Responsabilità è dunque anche capacità di aprire gli occhi, di leggere la realtà in cui viviamo per rispondere in maniera concreta a ciò che ci succede intorno. Don Milani fa divenire così la scuola luogo per imparare ad apprendere, a pensare con la propria testa.

“Senti cara, due anni fa, mi trovai a fare una leticata (litigata) in piazza a Vicchio. C'era un imbecille di giovanotto che diceva che lui portava la cravatta per parare il freddo. Fece fare una risata a tutti. Poi provò a dire: «Perché mi piace». Per l'appunto vedo che a tutti intorno piace la stessa cosa, sicché non ci credo. Difatti lui portava la cravatta non perché l'avesse scelta, ma perché la portano gli altri. E voi il twist non lo avete scelto, ma ve lo hanno imposto e ve lo possono imporre come vogliono. Un ballo, se è bello o brutto non importa, quello che impongono è quello che pigliate. Se fissano a New York che quest'anno ballate l'Aida, voi ballate l'Aida, se fissano che ballate la messa da morto, ballate la messa da morto. La vostra libertà è di scegliere entro i limiti delle poche possibilità che vi danno, cioè di ballare un twist o un madison, ma non di ballare o pensare; non di ballare o regnare e essere padroni del vostro voto, del vostro pensiero; non di ballare oppure vincere discussioni; non di ballare o convincere le persone con cui parlate... purtroppo la mia previsione è che sarete pecore, che vi piegherete  completamente alle usanze, che vi vestirete come vuole la moda, che passerete il tempo come vuole la moda. Ma mi dite che soddisfazione ci trovate ad accettare una situazione simile? Ribellatevi! Ne avete l'età. Studiate, pensate, chiedete consiglio a me, inventate qualcosa per sortire da questa triste situazione in cui siete e poter arrivare al punto di fare realmente, con una libera scelta vostra, le cose che vi par giusto fare. Per me sarebbe una umiliazione tremenda se uno mi domandasse: «Cosa stai facendo? Perché lo stai facendo?» e dovessi restare a bocca aperta senza rispondere.

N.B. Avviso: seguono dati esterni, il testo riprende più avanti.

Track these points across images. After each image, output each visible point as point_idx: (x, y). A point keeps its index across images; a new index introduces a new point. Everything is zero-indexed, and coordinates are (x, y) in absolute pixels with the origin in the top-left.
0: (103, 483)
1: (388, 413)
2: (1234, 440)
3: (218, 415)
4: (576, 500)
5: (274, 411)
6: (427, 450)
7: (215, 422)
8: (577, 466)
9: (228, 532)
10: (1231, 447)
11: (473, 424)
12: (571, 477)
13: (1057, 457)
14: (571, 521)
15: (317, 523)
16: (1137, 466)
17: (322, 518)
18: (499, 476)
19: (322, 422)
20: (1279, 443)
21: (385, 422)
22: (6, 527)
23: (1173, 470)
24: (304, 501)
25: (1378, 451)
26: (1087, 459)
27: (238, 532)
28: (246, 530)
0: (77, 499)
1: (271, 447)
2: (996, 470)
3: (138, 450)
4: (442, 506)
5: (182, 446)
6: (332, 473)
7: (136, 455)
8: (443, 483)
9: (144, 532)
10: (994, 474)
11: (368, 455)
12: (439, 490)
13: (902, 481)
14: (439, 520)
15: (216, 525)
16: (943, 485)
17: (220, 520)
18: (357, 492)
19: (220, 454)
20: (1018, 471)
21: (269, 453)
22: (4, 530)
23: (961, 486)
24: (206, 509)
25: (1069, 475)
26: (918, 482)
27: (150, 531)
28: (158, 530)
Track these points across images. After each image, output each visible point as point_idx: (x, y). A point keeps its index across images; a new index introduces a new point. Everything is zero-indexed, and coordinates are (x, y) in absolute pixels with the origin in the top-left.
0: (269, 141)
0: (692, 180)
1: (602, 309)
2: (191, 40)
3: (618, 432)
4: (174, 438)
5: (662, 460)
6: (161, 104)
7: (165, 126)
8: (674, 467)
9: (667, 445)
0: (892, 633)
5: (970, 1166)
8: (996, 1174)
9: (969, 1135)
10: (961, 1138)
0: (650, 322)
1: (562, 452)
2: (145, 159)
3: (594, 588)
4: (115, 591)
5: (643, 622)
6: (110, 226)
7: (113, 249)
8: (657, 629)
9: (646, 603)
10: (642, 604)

Educo i miei ragazzi così, a  saper dire in qualunque momento della loro vita, cosa fanno e perché lo fanno”.

Attraverso il suo progetto educativo, il don dà valore all’impegno personale alla costruzione del bene comune. Ognuno deve agire come si sentisse responsabile di tutto, in armonia e coerenza con la propria coscienza autentica di cittadino sovrano e non più di suddito.

“A fare quelle mossettine in sala da ballo ti riesce e a seguire una riunione politica e sindacale che ti prepara a essere più capace, più sovrana, ti pare di non essere capace? Eppure  probabilmente l'anno prossimo andrai a lavorare e avrai davanti responsabilità immense: licenzieranno una tua compagna di lavoro e dovrai decidere se scioperi o no per lei, se difenderla o no, se sacrificarti o non sacrificarti per lei, se andare in corteo davanti alla prefettura o davanti alla direzione, se rovesciare le macchine e rompere i vetri oppure se tu dovrai zitta zitta chinare la testa e permettere che la tua compagna sia cacciata fuori a pedate dalla fabbrica. Tu queste cose le dovrai decidere l'anno prossimo e per ora ti prepari, twistando in una sala da ballo?"

Da Barbiana don Milani tenta di far sentire ognuno protagonista di un progetto di responsabilità comune. Si può cominciare a scegliere, a mettersi in gioco, a farsi promotore della diversità. E questo può e dovrebbe partire da ogni “maestro che – come scrive don Lorenzo - deve essere per quanto può profeta, scrutare i segni dei tempi, indovinare negli occhi dei ragazzi le cose belle che essi vedranno chiare domani e che noi vediamo solo in modo confuso”. "Dovremmo anche – sono ancora sue parole – avere il coraggio di dire ai giovani che essi sono tutti sovrani, per cui l’obbedienza non è ormai più una virtù, ma la più subdola delle tentazioni, che non credano di potersene far scudo né davanti agli uomini né davanti a Dio, che bisogna che si sentano ognuno l’unico responsabile di tutto".